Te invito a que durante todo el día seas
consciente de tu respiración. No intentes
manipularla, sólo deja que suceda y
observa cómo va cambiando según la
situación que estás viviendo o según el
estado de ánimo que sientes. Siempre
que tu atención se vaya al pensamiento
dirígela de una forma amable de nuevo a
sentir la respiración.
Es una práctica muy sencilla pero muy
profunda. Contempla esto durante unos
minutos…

* * * * *

→ Problem requirements
Please list every line of the data above that contains the string "según", matching case exactly.

→ Response for this exercise
observa cómo va cambiando según la
situación que estás viviendo o según el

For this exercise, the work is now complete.